Morning Snack

 



Another arrow thudded into Ritter's shield.

"That one close," Orok called from the thick tree cover. He knew too well that his orcish mass was an easy target for Yunni archers.

"This is all your fault," Ritter growled back.

"You like orcs. I like orcs. Why little Yunni hate orcs?"

An arrow whistled over Ritter's head and splintered on a pine tree.

"Don't worry, Orok is safe."

"They are not shooting at you," Ritter said, trying to hide his tender flesh behind his shield.

"Hey, little Yunni," Orok called. "You go home and we go home too."

"You know we're about to get surrounded," Ritter said. "You need to give it back."

"But Orok like it." He patted the small clay figure he found on a stump by the river. It was painted blue. "Looks like mommy."

"It's part of their shrine protecting the river," Ritter said. Another arrow landed in front of him. The angle let him know they were trying to circle to the left. Yunni were usually the best archers he had ever seen. If they were hitting this far off target, they must still be far away. Maybe.

"Orok is sad. Orok will put it back." He yelled, "Orok give it back to little Yunni. Yunni be happy now."

The arrows stopped for a moment. The moment stretched out. Maybe the Yunni were waiting for them to relax.

Orok trotted back to the river down the slope behind them. He returned quickly, as silent as an ox in a shop full of wind chimes.

"Orok be friends again," he called to the invisible Yunni. "Orok put back little blue mommy."

Ritter stayed behind his shield. No more arrows came.

///

From a high tree blind, Snowcap watched the two Big Folk carefully withdraw back the way they had come. When they were gone, she climbed down and whistled like a Blackbird to gather her students.
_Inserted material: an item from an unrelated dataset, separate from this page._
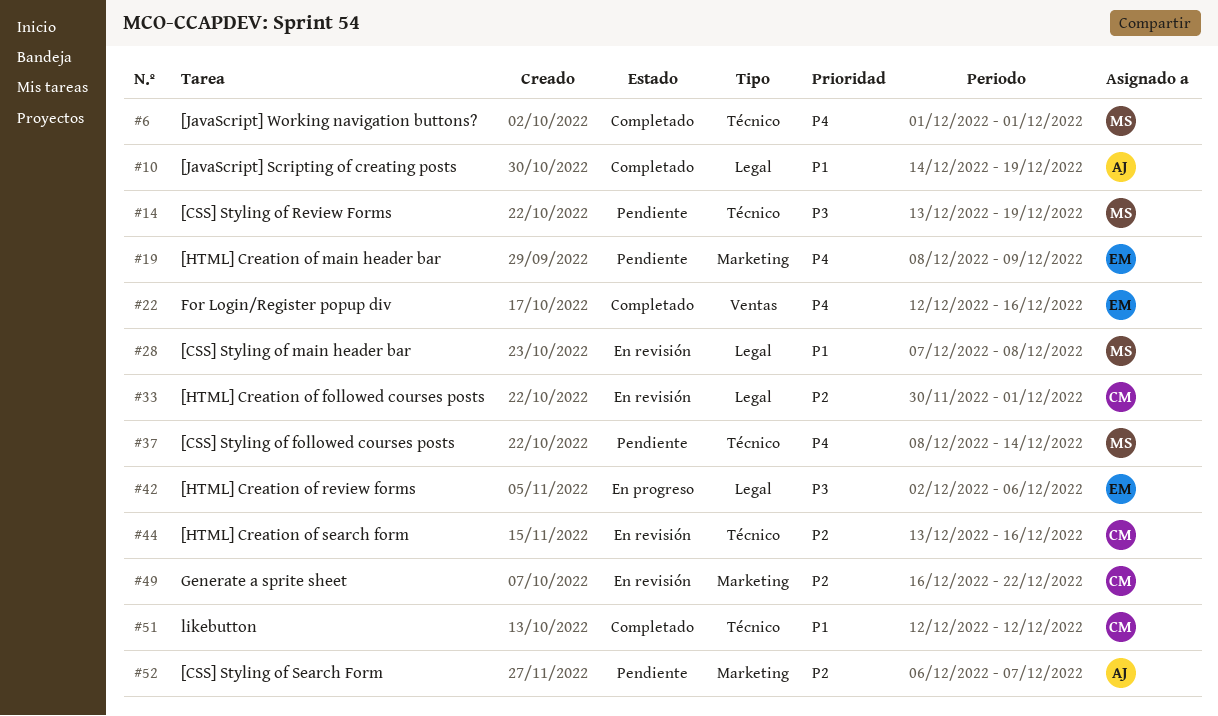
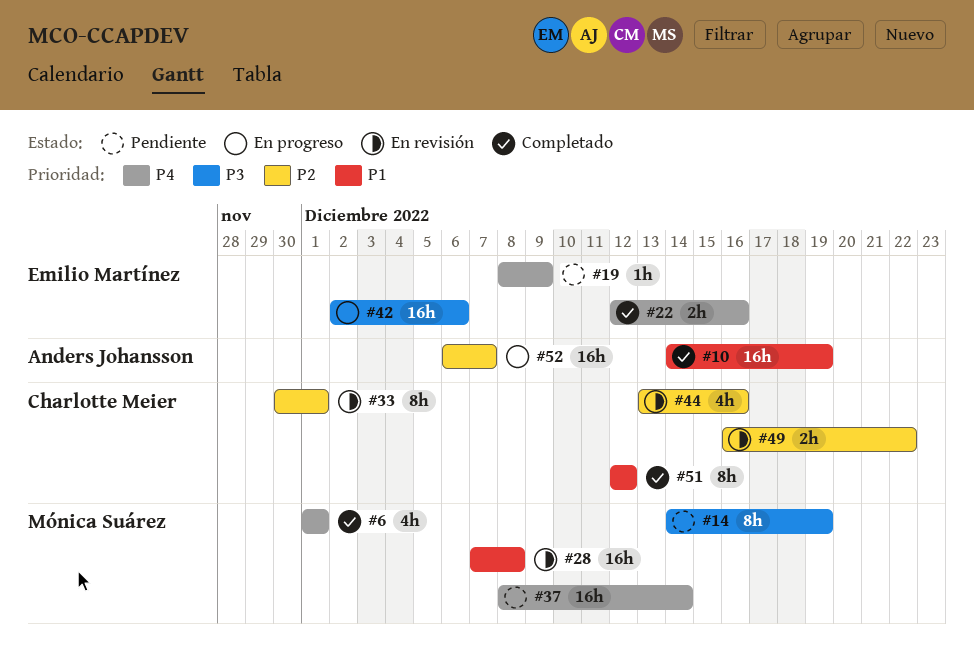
#14, start: Dec 13 -> Dec 14
#52, status: Pendiente -> En progreso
"That was fun," a youngling said, his smiled revealed a gap from his first missing baby tooth. Snowcap smiled in return. She remembered her first time learning the bow on border patrol.

"You all did very well," she said. "The strangers were lucky this was only for training."

"I could have hit the orc-man a dozen times," a youngling with a black feather in her cap said proudly.

"But you controlled yourselves like I asked," Snowcap said, nodding. "It is important to follow directions. Now, let's go have a snack."

Snowcap and her band of children flowed silently back to the village for their morning snack and nap time.